> _SET OF TASKS_
A) From the ACME earnings release below, return verbatim the part that opens with the words containing "SANTA ANA, Calif., Aug." and closes with "quarter of 2005.".
B) List every percentage figure that appears in the ACME earnings release below.

*** Opening SOURCE TEXT ***

SANTA ANA, Calif., Aug. 8, 2005 (PRIMEZONE) -- ACME Communications, Inc. (Nasdaq:ACME), the nation's fourth largest affiliate group of the WB Television Network, today announced financial results for the second quarter of 2005.
ACME's net revenues for the second quarter were $12.3 million, up 1% from $12.2 million in net revenues for the second quarter of 2004. A 2% decline in station revenues was offset by a 300% increase in net revenues at The Daily Buzz, the Company's weekday morning news venture. The increase in The Daily Buzz revenues for the quarter was largely offset by increases in its production costs and third-party news costs associated with the increased station licensing activity. Broadcast cash flow for the quarter was $638,000 compared to broadcast cash flow of $1.1 million for the second quarter of 2004. EBITDA (as defined in Supplemental Table 1) was negative $161,000 compared to EBITDA of $203,000 in the second quarter of 2004. Results for the quarter also included a $1.2 million gain on the sale of the Company's Flint, Michigan construction permit in April. The Company's net loss for the second quarter of 2005 was $1.8 million compared to a $2.8 million net loss in the second quarter of 2004.

*** Closing SOURCE TEXT ***
*** Opening SUPPLIED MATERIAL ***

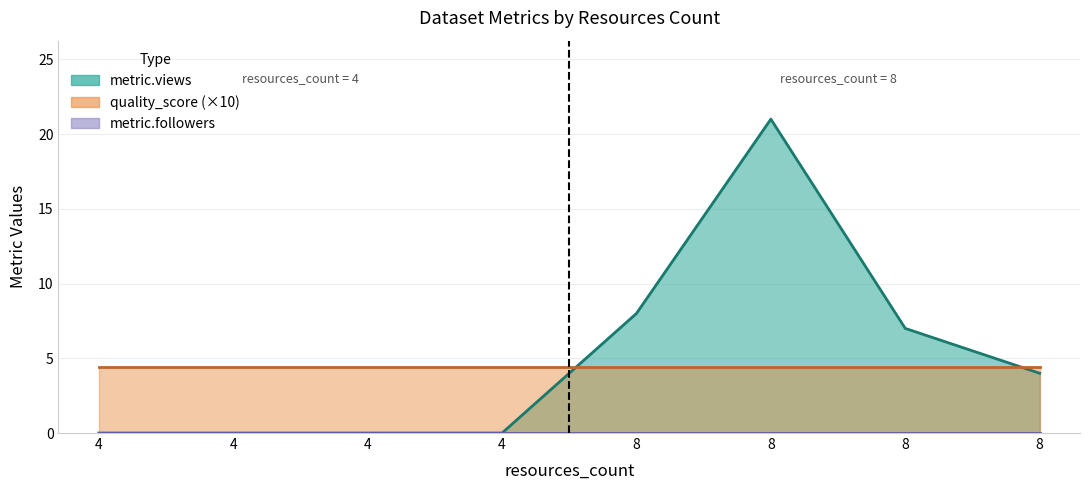

At how many categories does at least one series exceed 13?

1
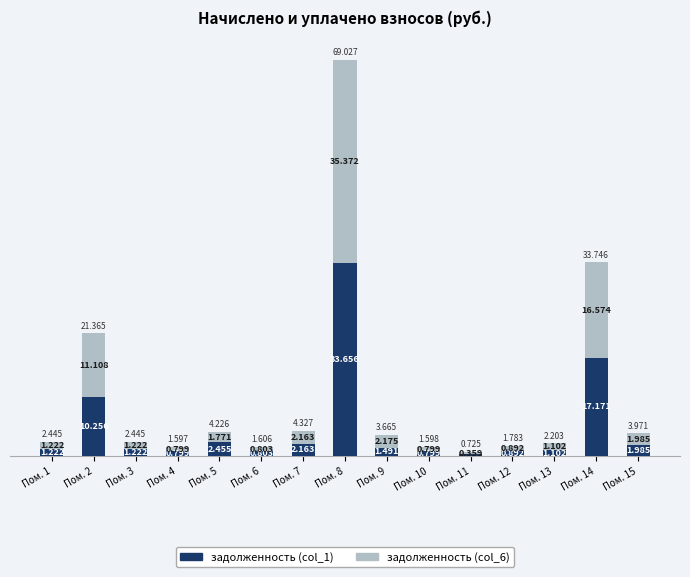

Rank the series at Пом. 9 from highest to lowest value.

задолженность (col_6), задолженность (col_1)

*** Closing SUPPLIED MATERIAL ***

> _RESPONSES TO THE TASKS_
A)
SANTA ANA, Calif., Aug. 8, 2005 (PRIMEZONE) -- ACME Communications, Inc. (Nasdaq:ACME), the nation's fourth largest affiliate group of the WB Television Network, today announced financial results for the second quarter of 2005.

B)
1%
2%
300%